Suivant une toute autre idée, Alexandre Adler scrute les tractations entre la France, l’Allemagne et la Russie, ce qui le conduit à rappeler d’autres faits, en d’autres temps et d’autres lieux. Plus précisément, après la Guerre de 1870, lorsque Bismarck menait des tractations avec l’Empire austro-hongrois et la Russie afin de s’assurer une stabilité, cherchant des alliances ou, à défaut, une bienveillante neutralité en cas de conflit. Adler reprend ainsi la doctrine de Bismarck sur l’alliance des Trois Empereurs pour signaler les triangulations entre Chirac, Merkel et Poutine qui, en fin de compte, ne sont pas des empereurs mais les chefs d’Etat de ce qu’il faut convenir d’appeler encore des grandes puissances, en réservant le terme d’hyper-puissance aux Etats-Unis ainsi qu’à la Chine dans dix ans. Mais je crains que la comparaison ne desserve l’interprétation des événements géopolitiques actuels. Adler se livre à un exercice périlleux dont l’intérêt est évident, sous réserve qu’on puisse tracer des différences permettant de bien saisir la spécificité de notre monde contemporain en tant que différencié d’un contexte où ni les techniques, ni les médias n’avaient atteint un tel développement. Rien ne dit que les ressorts et les fins déterminant la politique actuelle soient comparables à la situation de 1880, excepté le pouvoir en général. Car ces jeux stratégiques engagent des dispositifs dotés d’arguments autoritaires, persuasifs et puissants dans les domaines militaires et économiques.

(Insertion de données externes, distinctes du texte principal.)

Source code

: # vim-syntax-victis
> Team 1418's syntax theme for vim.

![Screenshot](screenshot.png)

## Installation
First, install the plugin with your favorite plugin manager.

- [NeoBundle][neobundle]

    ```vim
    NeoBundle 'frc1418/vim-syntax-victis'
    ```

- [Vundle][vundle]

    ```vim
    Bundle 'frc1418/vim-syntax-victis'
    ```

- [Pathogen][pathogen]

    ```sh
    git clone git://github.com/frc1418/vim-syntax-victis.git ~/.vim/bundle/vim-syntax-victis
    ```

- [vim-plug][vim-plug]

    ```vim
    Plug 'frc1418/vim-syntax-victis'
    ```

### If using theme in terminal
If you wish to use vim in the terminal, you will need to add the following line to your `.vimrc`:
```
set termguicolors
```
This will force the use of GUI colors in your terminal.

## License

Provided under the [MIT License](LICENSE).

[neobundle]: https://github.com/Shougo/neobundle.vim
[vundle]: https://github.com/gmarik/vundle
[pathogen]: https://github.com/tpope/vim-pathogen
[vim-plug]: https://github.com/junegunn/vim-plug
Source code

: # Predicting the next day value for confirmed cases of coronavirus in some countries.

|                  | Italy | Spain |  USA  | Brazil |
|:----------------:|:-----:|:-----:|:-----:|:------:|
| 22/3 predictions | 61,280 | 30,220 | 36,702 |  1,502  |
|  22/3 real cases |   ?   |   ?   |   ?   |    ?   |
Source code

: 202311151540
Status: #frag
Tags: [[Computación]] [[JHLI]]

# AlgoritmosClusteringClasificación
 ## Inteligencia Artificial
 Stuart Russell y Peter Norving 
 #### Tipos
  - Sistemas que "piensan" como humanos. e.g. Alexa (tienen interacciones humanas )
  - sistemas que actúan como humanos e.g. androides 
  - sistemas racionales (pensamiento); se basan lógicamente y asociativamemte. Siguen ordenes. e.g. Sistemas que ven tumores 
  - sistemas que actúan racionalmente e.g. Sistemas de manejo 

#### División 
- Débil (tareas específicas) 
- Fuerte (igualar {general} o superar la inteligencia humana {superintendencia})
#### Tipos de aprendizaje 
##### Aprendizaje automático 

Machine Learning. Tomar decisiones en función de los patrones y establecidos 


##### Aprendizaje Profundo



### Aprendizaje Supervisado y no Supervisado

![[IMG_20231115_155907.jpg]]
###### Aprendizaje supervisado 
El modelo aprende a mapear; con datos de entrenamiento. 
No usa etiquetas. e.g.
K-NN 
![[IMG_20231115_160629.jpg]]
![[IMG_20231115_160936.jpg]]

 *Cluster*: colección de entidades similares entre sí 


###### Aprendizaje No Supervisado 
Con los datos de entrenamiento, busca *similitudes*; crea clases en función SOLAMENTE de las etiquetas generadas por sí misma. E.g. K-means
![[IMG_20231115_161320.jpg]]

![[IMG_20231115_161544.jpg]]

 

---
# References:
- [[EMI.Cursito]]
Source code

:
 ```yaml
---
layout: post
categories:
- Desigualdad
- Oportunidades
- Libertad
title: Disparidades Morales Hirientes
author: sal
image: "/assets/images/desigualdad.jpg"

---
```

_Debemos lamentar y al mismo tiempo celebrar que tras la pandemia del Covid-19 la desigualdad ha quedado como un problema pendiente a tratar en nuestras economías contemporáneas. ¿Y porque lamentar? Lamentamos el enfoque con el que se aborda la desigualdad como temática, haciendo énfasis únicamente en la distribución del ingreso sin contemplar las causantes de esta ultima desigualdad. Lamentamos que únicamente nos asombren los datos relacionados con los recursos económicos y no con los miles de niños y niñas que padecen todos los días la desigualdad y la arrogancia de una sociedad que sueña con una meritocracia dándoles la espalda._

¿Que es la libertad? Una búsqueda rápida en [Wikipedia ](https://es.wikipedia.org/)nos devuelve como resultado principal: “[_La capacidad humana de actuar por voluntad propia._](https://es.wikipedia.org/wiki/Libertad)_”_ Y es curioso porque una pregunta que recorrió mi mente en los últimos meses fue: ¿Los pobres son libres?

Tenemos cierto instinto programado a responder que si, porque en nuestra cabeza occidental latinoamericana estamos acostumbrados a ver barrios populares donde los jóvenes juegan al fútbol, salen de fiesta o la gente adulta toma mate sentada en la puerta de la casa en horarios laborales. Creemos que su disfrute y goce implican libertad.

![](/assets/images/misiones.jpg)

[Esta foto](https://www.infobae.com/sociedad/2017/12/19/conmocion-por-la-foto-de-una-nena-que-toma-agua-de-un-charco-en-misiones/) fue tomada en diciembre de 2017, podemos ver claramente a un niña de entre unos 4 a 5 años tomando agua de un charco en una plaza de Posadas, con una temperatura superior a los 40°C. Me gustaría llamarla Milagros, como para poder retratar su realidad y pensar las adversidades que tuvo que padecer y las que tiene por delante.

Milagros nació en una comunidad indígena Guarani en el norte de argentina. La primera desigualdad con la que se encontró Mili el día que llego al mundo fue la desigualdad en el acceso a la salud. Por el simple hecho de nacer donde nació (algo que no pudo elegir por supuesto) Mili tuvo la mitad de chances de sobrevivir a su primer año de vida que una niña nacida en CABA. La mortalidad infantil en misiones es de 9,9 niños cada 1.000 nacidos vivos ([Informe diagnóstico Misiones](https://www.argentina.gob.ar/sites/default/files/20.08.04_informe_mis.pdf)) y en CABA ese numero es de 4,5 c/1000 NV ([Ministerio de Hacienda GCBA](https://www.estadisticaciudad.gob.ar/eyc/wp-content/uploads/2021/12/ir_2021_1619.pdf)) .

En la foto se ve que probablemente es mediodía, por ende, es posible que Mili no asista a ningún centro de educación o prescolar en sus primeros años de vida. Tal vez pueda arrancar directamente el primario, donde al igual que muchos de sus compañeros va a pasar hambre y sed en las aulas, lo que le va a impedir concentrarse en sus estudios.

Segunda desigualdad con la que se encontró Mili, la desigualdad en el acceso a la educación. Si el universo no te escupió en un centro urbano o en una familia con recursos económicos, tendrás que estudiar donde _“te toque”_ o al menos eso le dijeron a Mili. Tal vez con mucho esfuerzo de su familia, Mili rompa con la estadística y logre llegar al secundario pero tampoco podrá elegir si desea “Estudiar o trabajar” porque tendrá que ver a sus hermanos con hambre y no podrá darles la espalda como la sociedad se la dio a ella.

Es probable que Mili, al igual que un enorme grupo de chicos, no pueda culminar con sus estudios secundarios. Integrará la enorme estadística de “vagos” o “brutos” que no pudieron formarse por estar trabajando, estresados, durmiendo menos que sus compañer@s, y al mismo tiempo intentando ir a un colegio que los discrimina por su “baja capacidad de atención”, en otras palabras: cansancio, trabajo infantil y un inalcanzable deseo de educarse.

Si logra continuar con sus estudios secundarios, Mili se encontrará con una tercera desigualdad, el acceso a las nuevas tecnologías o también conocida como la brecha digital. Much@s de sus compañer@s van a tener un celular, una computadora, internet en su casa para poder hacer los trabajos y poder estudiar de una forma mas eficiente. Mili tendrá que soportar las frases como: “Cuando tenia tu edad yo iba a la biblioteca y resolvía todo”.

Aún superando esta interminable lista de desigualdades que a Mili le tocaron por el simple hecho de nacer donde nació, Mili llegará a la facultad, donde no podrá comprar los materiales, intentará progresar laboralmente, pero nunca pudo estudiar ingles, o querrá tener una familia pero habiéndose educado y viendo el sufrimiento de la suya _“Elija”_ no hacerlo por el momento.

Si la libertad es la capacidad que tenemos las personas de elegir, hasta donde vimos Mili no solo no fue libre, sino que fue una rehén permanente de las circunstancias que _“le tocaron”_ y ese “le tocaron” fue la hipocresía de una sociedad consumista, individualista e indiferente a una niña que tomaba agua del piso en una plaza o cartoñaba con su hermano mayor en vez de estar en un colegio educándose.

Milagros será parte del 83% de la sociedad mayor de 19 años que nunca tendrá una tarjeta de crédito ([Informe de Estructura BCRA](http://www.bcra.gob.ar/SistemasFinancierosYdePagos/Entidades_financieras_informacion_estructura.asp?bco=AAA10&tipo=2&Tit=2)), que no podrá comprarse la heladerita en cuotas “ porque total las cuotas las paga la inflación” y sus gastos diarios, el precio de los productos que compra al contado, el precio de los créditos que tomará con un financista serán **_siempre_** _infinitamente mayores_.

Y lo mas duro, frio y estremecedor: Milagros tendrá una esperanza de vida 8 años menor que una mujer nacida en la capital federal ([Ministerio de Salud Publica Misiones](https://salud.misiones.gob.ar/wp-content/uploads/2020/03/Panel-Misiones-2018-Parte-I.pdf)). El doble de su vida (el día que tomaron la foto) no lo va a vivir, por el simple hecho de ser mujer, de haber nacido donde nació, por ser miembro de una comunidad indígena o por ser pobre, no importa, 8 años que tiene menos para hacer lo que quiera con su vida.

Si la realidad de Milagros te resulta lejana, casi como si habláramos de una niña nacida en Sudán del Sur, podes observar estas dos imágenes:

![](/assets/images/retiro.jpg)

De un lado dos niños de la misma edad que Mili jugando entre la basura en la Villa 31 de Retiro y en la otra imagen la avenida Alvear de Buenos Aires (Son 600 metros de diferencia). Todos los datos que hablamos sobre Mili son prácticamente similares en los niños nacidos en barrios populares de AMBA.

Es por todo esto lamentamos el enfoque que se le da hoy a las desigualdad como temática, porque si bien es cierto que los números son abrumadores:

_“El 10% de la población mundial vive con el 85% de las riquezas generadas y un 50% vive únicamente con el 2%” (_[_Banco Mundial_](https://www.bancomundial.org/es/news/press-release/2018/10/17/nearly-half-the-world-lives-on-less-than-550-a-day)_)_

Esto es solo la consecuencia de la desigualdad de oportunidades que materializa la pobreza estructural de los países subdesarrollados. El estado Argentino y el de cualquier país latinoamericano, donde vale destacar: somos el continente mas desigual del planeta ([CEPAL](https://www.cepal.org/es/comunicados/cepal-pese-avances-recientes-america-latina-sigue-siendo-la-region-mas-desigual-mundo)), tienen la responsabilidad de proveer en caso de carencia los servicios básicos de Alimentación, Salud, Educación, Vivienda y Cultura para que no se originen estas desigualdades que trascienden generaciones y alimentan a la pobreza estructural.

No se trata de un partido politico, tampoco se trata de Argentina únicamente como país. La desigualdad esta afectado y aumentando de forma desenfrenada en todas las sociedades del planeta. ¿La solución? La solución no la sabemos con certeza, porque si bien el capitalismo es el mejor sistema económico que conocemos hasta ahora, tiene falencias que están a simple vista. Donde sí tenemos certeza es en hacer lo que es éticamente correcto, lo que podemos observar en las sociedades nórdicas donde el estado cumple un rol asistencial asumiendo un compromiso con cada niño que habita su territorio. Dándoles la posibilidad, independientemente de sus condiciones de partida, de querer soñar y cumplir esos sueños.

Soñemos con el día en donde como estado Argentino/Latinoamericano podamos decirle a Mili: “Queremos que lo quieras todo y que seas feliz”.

Empire, le mot n’est pas à prendre à la légère. Des hommes d’Etat, d’histoire, se sont considérés comme empereurs, des historiens ont retrouvé les indices attestant l’existence passée d’ensembles humains répandus sur une grande surface et méritant d’être désignés comme empires. La philosophie politique a comme objet l’Etat. L’empire est soit une entité différente par essence de l’Etat, soit un super-Etat. Un conglomérat d’Etats ne constitue par pour autant un empire. Un empire ne considère pas pour autant ses zones d’influence et de pouvoir comme des Etats. Une chose est sûre, la question de l’impérialisme est cruciale pour qui veut comprendre le monde actuel. Et le livre Empire de Négri et Hardt n’a pas épuisé le sujet. Ce croisement de deux propos d’intellectuels semble représenter un indice des tendances géopolitiques actuelles. Témoignage d’une tendance, ou lubie de penseurs ?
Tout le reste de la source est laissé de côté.